Personal information
- Born: Yoshikazu Sukui 2 April 1949 (age 77) Okayama, Japan
- Height: 1.75 m (5 ft 9 in)
- Weight: 110 kg (240 lb)

Career
- Stable: Dewanoumi
- Record: 699-650-83
- Debut: March, 1967
- Highest rank: Sekiwake (May, 1976)
- Retired: November, 1985
- Elder name: Dewanoumi
- Championships: 3 (Jūryō)
- Special Prizes: Fighting Spirit (3) Technique (5)
- Gold Stars: 2 (Kotozakura, Kitanoumi)
- Last updated: Feb 2015

= Washūyama Yoshikazu =

Japanese sumo wrestler

Washūyama Yoshikazu (born 2 April 1949 as Yoshikazu Sukui) is a former sumo wrestler from Kurashiki, Okayama, Japan. He joined sumo in 1967 and reached the top makuuchi division in 1973. His highest rank was sekiwake. After his retirement in 1985 he became an elder of the Japan Sumo Association and was the head coach of Dewanoumi stable from 1996 until 2014.

==Career==
His shikona or sumo name was derived from the Washuzan mountain in his native Okayama prefecture. (He was to become so popular that people would refer to the mountain as Washūyama.)
He made his professional debut in March 1967, reaching the second highest jūryō division in July 1972. He was promoted to the makuuchi division in May 1973 and made an immediate impression, finishing as the tournament runner-up with 11 wins and earning the Fighting Spirit prize. However, injury problems over the next couple of years prevented him from progressing much further and he was demoted back to the jūryō division on two occasions.
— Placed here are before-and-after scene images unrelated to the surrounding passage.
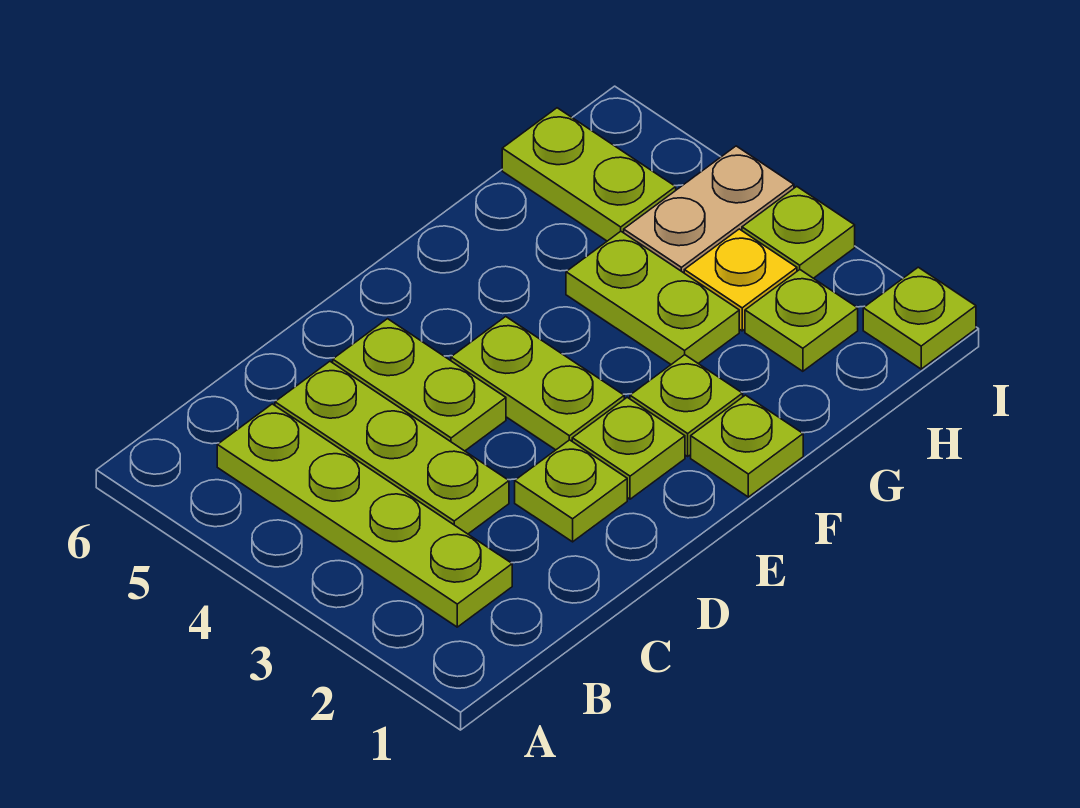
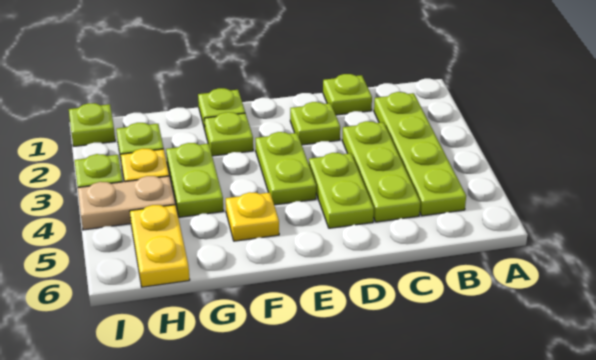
lime plate E2 level 1 -> lime plate C1 level 1
none -> yellow plate F5 level 1
lime plate H5:H6 level 1 -> yellow plate H5:H6 level 1

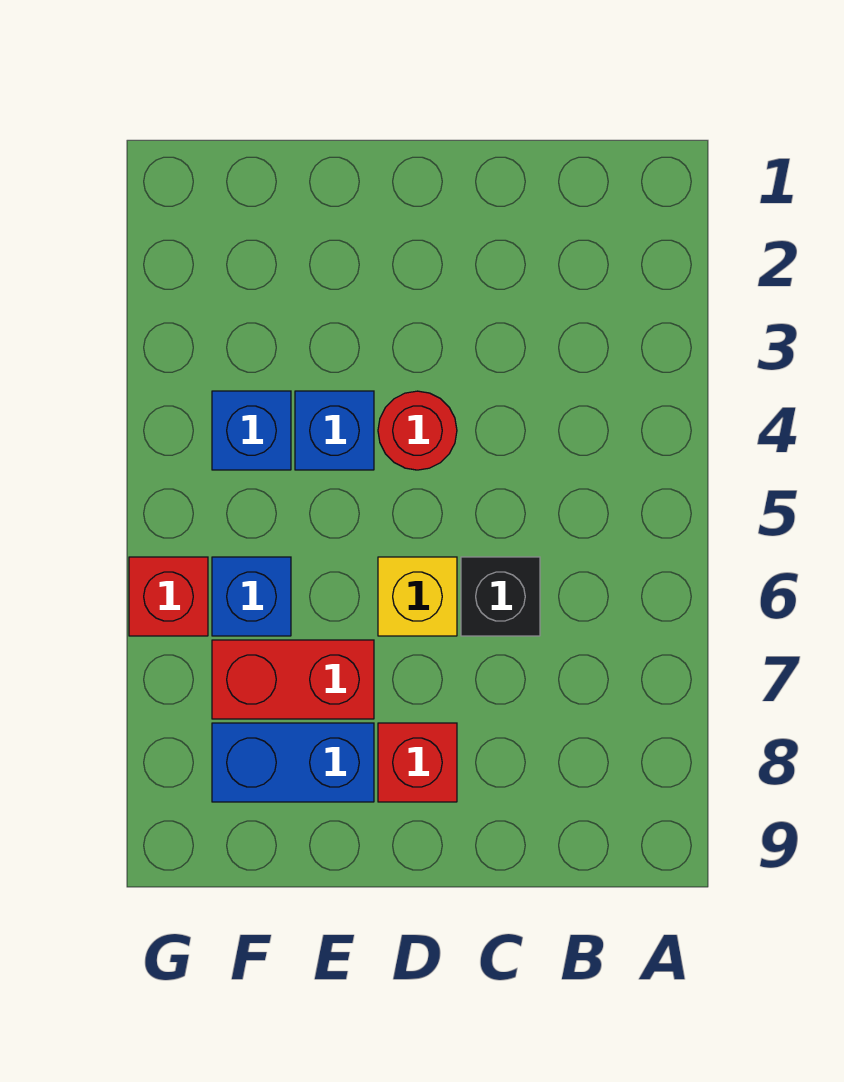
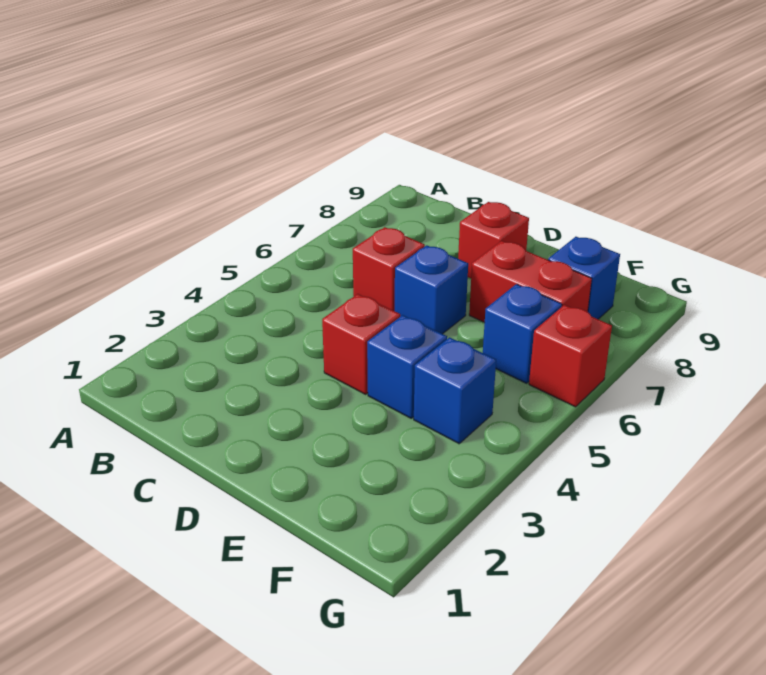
black brick C6 level 1 -> red brick C6 level 1
red round brick D4 level 1 -> red brick D4 level 1
yellow brick D6 level 1 -> blue brick D6 level 1
blue brick E8:F8 level 1 -> blue brick F8 level 1

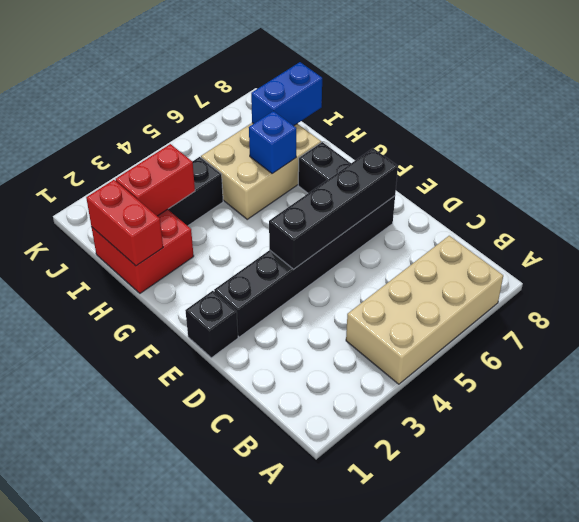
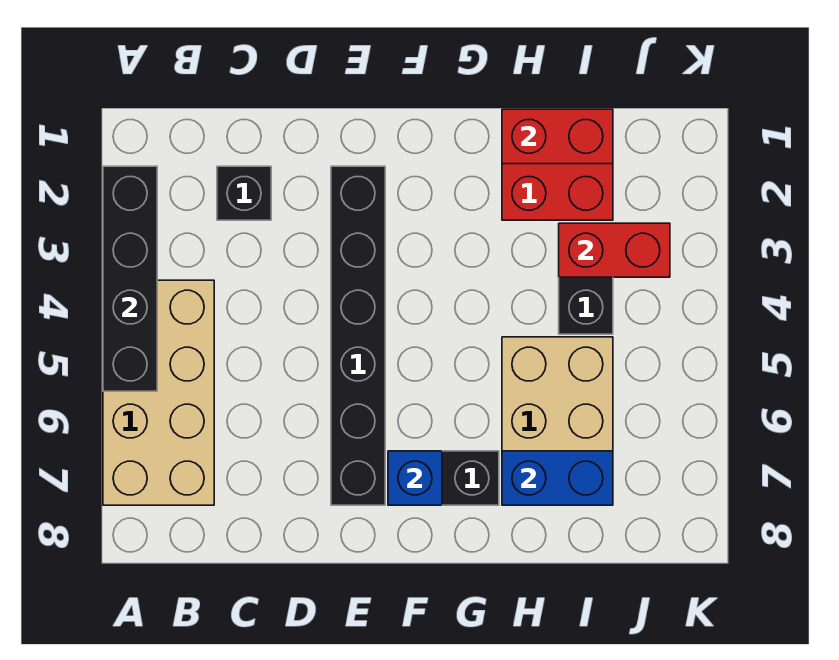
black brick E1 level 1 -> black brick C2 level 1
black brick E4:E7 level 2 -> black brick A2:A5 level 2
blue brick H6 level 2 -> blue brick F7 level 2
red brick I2:I3 level 2 -> red brick I3:J3 level 2
blue brick I7:I8 level 2 -> blue brick H7:I7 level 2

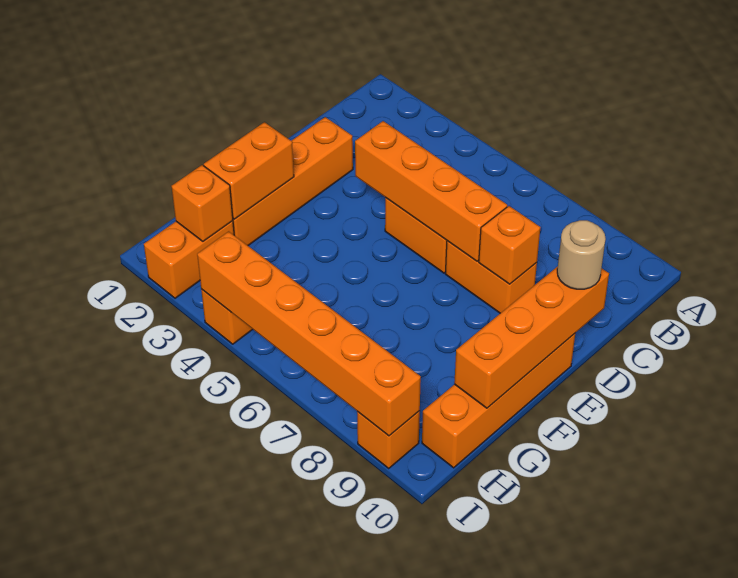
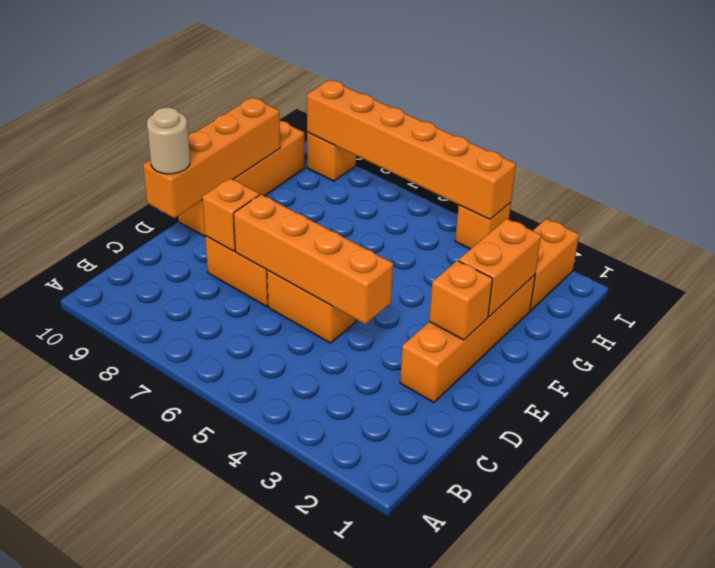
orange brick H2 level 2 -> orange brick E2 level 2

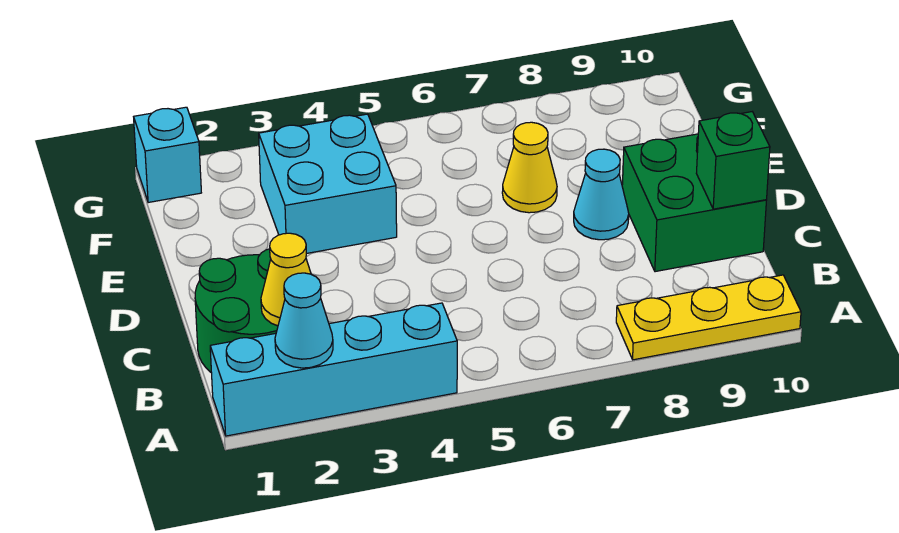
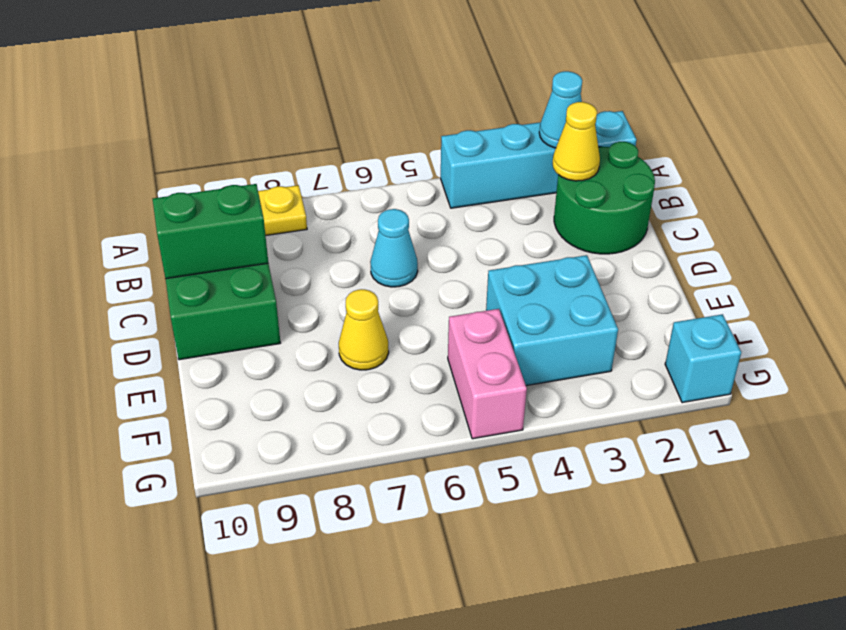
green brick C10 level 2 -> green brick C9:C10 level 2
cyan cone D8 level 1 -> cyan cone C6 level 1
none -> pink brick F5:G5 level 1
His fortunes turned around towards the end of 1975 when he won his second Fighting Spirit prize, and in January 1976 he was once again tournament runner-up. This earned him promotion to the titled san'yaku ranks for the first time in March 1976 at the rank of komusubi. Another strong showing earned him immediate promotion to sekiwake, which was to be his highest rank.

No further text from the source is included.